For me, the real fruit of the teaching is seeing the beauty of a gradual, and sometimes sudden, unfolding of a heartmind into its true self; seeing the variety of ways a person's essential, creative energy of being flows into the world.
On one end of the teaching, I am excited and inspired by students who are deeply committed to long-term, intensive practice. On the other end (and of course they're connected), I find that working closely with people at the grass roots level--in a co-creative process of developing and sustaining Dharma practice, study and community opportunitiies on a day-to-day basis--is equally exciting and inspiring.
From the immediacy of presence flows a wisdom that naturally connects us to the way of things. This amazing gift of mindfulness provides us with a spaciousness where we can make appropriate, healthy and creative life choices. Rather than being caught up in our old, conditioned habits, mindfulness provides us with the gift of engagement at its best. This is the Gift of the Dharma that we offer to all beings.
Exploring some of the breadth and depth of the great blessings of our precious human existence, in light of our life itself being the most precious and rare opportunity to practice the Dharma of awakening.
Exploring through stories--old and new--the unifying energy of metta, this most subtle and powerful energy.

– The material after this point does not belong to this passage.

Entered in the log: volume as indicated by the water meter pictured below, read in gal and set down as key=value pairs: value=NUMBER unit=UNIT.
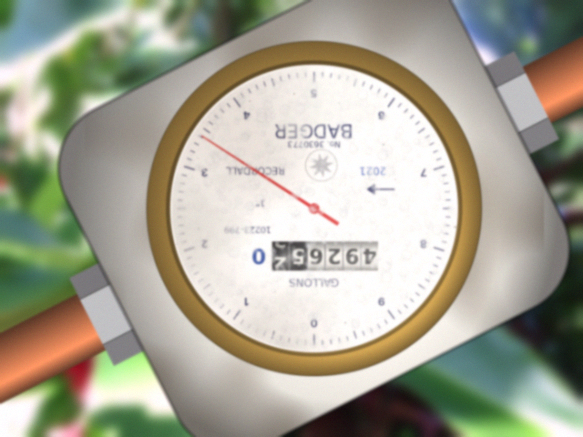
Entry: value=4926523.4 unit=gal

Why and how is the capacity for an unfettered unconditional connection in relationship to ourselves and others essentially necessary for our dharma practice and in the whole of our life?

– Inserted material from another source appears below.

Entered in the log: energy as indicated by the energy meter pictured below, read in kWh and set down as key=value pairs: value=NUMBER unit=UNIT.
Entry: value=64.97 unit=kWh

A question with many obvious answers and some surprising answers that show up as our practice unfolds...a talk telling of exemplary stories.
Compassion - one of the two wings of liberation: It's the heart felt connection to beings, and our way of being in this world that ensues from this. Compassion: Arising out of a clear and deep understanding/knowing of Dukkha (the unsatisfactoriness of all phenomena); the root cause of this suffering and the way of it's end.

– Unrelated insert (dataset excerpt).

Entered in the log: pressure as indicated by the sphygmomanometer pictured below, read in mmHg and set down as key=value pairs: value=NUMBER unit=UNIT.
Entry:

Compassion--the heart of tenderness, openness and great strength. As we turn our capacity to unconditionally open to and accept towards suffering, we connect with our courage and strength to genuine care and move towards the alleviation of suffering.
The enlightenment factor of tranquility, the calm serenity that begins to evolve out of the connection, interest and joy in seeing things more directly and clearly, brings a quieting of the disturbances of mind and body. Tranquility prepares the mind for deepening concentration, which is the 6th enlightenment factor. With a strengthening of moment-to-moment concentration, clarity and insight arise quite naturally.
Spiritual joy-bliss-rapture makes the mind/the heart bright, light, pliable, and open. It's rooted in our practice along the way of this journey to awakening. This bright and buoyant energy of mind and body helps to inspire and sustain the effort that is needed for practicing.
The bright and buoyant energy of joy, this "lightness of being", and the arising calm and quiet of a tranquil body and mind are essential aspects and fruits of this path along the way to awakening.
The Buddha's invitation to us is "to come and see" for ourselves what is true. Investigation is the "activity" of mindfulness. It's the activity of discernment. It illuminates the object. When things are brightly lit, what is already present is then clearly seen and known, and confusion is dissipated.
"EHI PASSIKA" "Some and See" investigation is the active aspect of mindfulness. It brings a clear discernment of our body-mind experience. Investigation is what lights up the truth for us.
Mindfulness is needed in all instances. It has the capacity to connect with and accept whatever phenomenon is presenting itself at any of the six sense doors without judgement, evaluation or the attachment of self-identification. Mindfulness is the "mother" of all the factors of enlightenment. It offers the great intimacy with experience that is needed for the door of truth to open.